Beta-Thalassemia Major: This condition is characterized by severe reduction in the production of the beta-globin chains of hemoglobin, leading to elevated levels of hemoglobin A2 and F (fetal hemoglobin) as the body attempts to compensate for the lack of normal hemoglobin. The age of presentation and the specific elevation of these hemoglobin fractions make this a highly likely diagnosis.

Beta-Thalassemia Minor: While typically less severe than beta-thalassemia major, some forms of beta-thalassemia minor can present with elevated hemoglobin A2 and sometimes elevated fetal hemoglobin, especially in early infancy.
HbS/Beta-Thalassemia: A compound heterozygous state for sickle cell disease and beta-thalassemia, which can also lead to elevated levels of hemoglobin A2 and F due to the beta-thalassemia component.

Alpha-Thalassemia Major (Hb Bart's Hydrops Fetalis): Although typically diagnosed prenatally or at birth due to severe anemia and fetal hydrops, it's crucial not to miss this diagnosis.

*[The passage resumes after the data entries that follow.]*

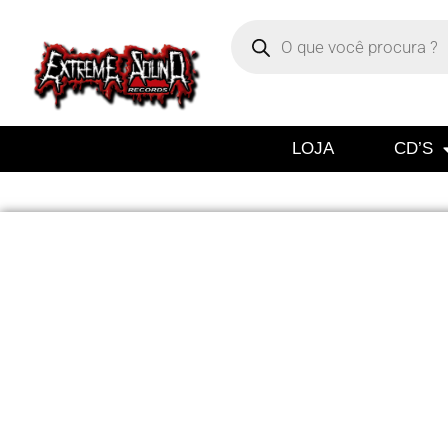
LOJA
CD’S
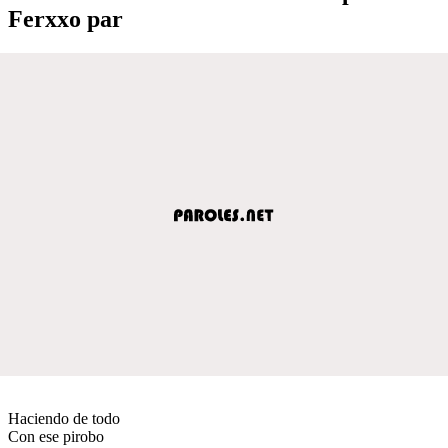
Ferxxo par
Haciendo de todo
Con ese pirobo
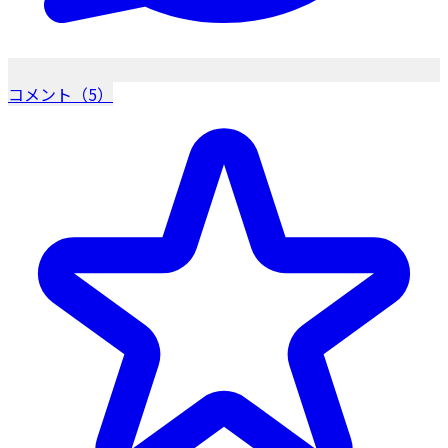
コメント（5）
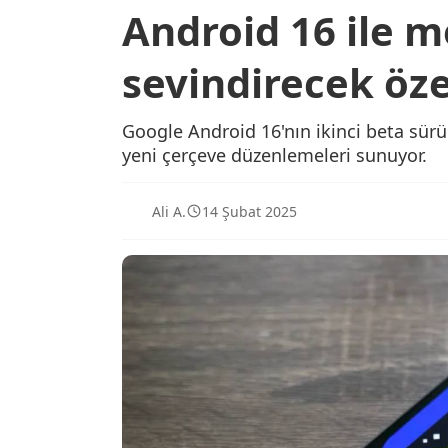
Android 16 ile mo
sevindirecek özel
Google Android 16'nın ikinci beta sür
yeni çerçeve düzenlemeleri sunuyor.
Ali A.
14 Şubat 2025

However, the presentation with elevated Hb A2 and F is less typical for alpha-thalassemia major.
Other Hemoglobinopathies: Certain other hemoglobinopathies, like HbE/beta-thalassemia, can present with similar laboratory findings and should be considered to avoid missing a significant diagnosis.

Delta-Beta-Thalassemia: A rare condition affecting the production of both delta and beta chains, leading to elevated fetal hemoglobin and sometimes elevated Hb A2.
Hereditary Persistence of Fetal Hemoglobin (HPFH): A benign condition where fetal hemoglobin production continues into adulthood, which could be considered in the differential but is less likely given the clinical context of a 7-month-old with significant elevations.
Other Rare Hemoglobinopathies: There are numerous rare hemoglobinopathies that could potentially present with elevated Hb A2 and F, emphasizing the importance of comprehensive diagnostic testing.